Jacquin M F, Hu J W, Sessle B J, Renehan W E, Waite P M
Department of Anatomy and Neurobiology, St. Louis University School of Medicine, MO 63104.
J Neurosci Methods. 1992 Oct-Nov;45(1-2):71-86. doi: 10.1016/0165-0270(92)90045-f.
Currently available methods for studying the morphology of physiologically characterized primary afferents are limited by difficulties inherent in impaling thin fibers and by the limited distances over which conventional tracers move during the course of a recording session. We have encountered an alternative method that overcomes these limitations. Neurobiotin (NB; Vector) injections into rat trigeminal (V) primary afferents in the brain stem or V ganglion provided rapid, long-range staining with recording and electrophoretic parameters that are commonly used to eject horseradish peroxidase (HRP) or Phaseolus vulgaris leucoagglutinin (PHA-L). When NB was injected into brain stem fibers responsive to vibrissal deflection with A-beta conduction velocities, collaterals were darkly stained in each of the 4 V subnuclei, as well as the cervical dorsal horn. Labeled fibers were also seen in the V root and peripherally in the infra-orbital nerve for a distance up to 15 mm from the injection site (30 mm total). Cell bodies in the ganglion were never labeled. When NB was injected into V ganglion cells with low- or high-threshold receptive fields and A-beta or A-delta conduction velocities, parent axons were stained in the V spinal tract to the level of the obex, and collaterals were visible in each of the 4 V subnuclei. Such long-range staining occurred within 4 h of tracer injection. HRP never stained brain stem fibers following ganglion cell injections and, when injected centrally with the same survival intervals used with NB, dark staining was limited to within 4 mm of the injection site. Unlike NB or HRP, PHA-L injections rarely produced useful data, either because of the high mortality accompanying attempts to achieve a 1-2 week survival period or because injected neurons were not recovered. Due to its rapid and robust transport, NB is a more convenient and reliable tracer than PHA-L for producing long-range staining of the projections of identified ganglion cells. Intracellular injection of NB also produces rapid Golgi-like staining of fibers over much greater distances than HRP under equivalent staining parameters.

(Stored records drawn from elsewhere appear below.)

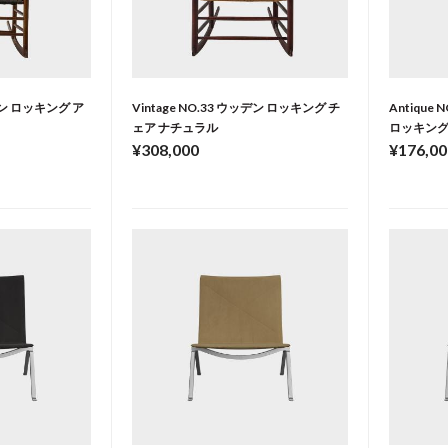
ッデン ロッキング ア
Vintage NO.33 ウッデン ロッキング チ
Antique
ェア ナチュラル
ロッキング
¥308,000
¥176,00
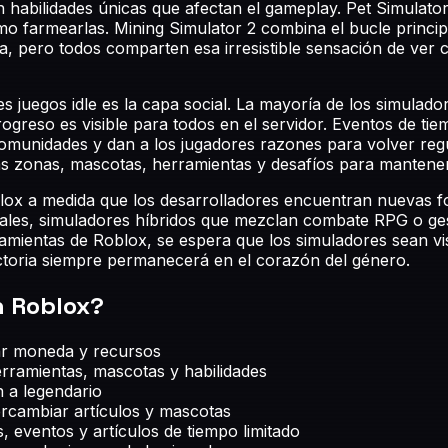
 habilidades únicas que afectan el gameplay. Pet Simulator
o farmearlas. Mining Simulator 2 combina el bucle princip
, pero todos comparten esa irresistible sensación de ver 
es juegos idle es la capa social. La mayoría de los simulad
rogreso es visible para todos en el servidor. Eventos de ti
omunidades y dan a los jugadores razones para volver reg
s zonas, mascotas, herramientas y desafíos para mantene
ox a medida que los desarrolladores encuentran nuevas fo
 reales, simuladores híbridos que mezclan combate RPG o g
ramientas de Roblox, se espera que los simuladores sean
actoria siempre permanecerá en el corazón del género.
n Roblox
?
nar moneda y recursos
rramientas, mascotas y habilidades
 a legendario
ercambiar artículos y mascotas
 eventos y artículos de tiempo limitado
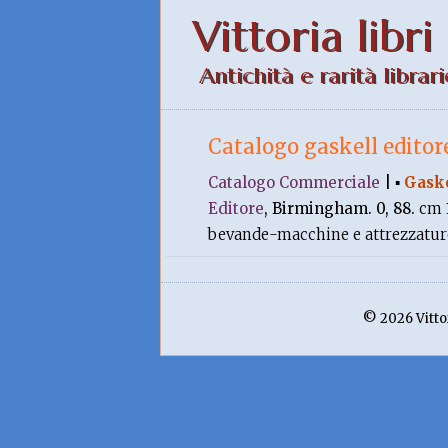
Vittoria libri
Antichità e rarità librari
Catalogo gaskell editor
Catalogo Commerciale
|
▪
Gask
Editore
, Birmingham. 0, 88.
cm 
bevande-macchine e attrezzature 
© 2026 Vittor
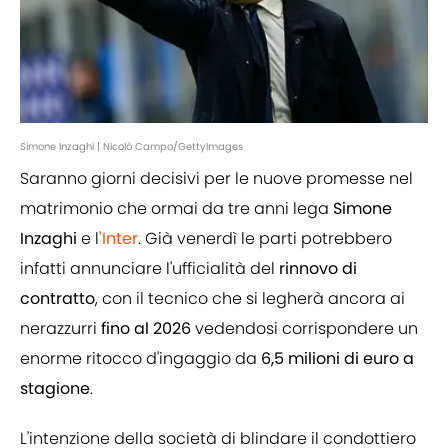
Simone Inzaghi | Nicolò Campo/GettyImages
Saranno giorni decisivi per le nuove promesse nel
matrimonio che ormai da tre anni lega
Simone
Inzaghi
e l
'Inter
. Già venerdì le parti potrebbero
infatti annunciare l'ufficialità del
rinnovo di
contratto
, con il tecnico che si legherà ancora ai
nerazzurri
fino al 2026
vedendosi corrispondere un
enorme ritocco d'ingaggio da
6,5 milioni di euro a
stagione
.
L'intenzione della società di blindare il condottiero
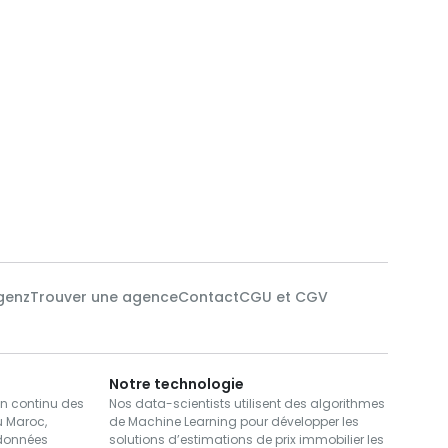
genz
Trouver une agence
Contact
CGU et CGV
Notre technologie
en continu des
Nos data-scientists utilisent des algorithmes
u Maroc,
de Machine Learning pour développer les
 données
solutions d’estimations de prix immobilier les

刺入细纤维存在固有困难,以及在记录过程中传统示踪剂移动的距离有限。我们遇到了一种克服这些限制的替代方法。将神经生物素(NB;Vector公司)注射到大鼠脑干或三叉神经节的三叉神经(V)初级传入纤维中,能以常用于注射辣根过氧化物酶(HRP)或菜豆白细胞凝集素(PHA-L)的记录和电泳参数进行快速、远距离染色。当将NB注射到对触须偏转有反应且具有A-β传导速度的脑干纤维中时,在4个三叉神经亚核以及颈背角中,侧支均被深染。在三叉神经根以及眶下神经外周距离注射部位达15毫米处(总共30毫米)也可见到标记纤维。神经节中的细胞体从未被标记。当将NB注射到具有低阈值或高阈值感受野以及A-β或A-δ传导速度的三叉神经节细胞中时,母轴突在三叉神经脊髓束中被染至闩平面,并且在4个三叉神经亚核中均可见侧支。这种远距离染色在示踪剂注射后4小时内即可出现。在注射神经节细胞后,HRP从未对脑干纤维进行染色,并且当以与NB相同的存活时间进行中枢注射时,深色染色仅限于注射部位4毫米范围内。与NB或HRP不同,PHA-L注射很少产生有用的数据,这要么是因为试图实现1至2周存活期会伴随高死亡率,要么是因为注射的神经元无法恢复。由于其快速且强大的运输能力,对于产生已识别神经节细胞投射的远距离染色而言,NB是比PHA-L更方便且可靠的示踪剂。在等效染色参数下,NB的细胞内注射也能在比HRP大得多的距离上对纤维产生快速的高尔基样染色。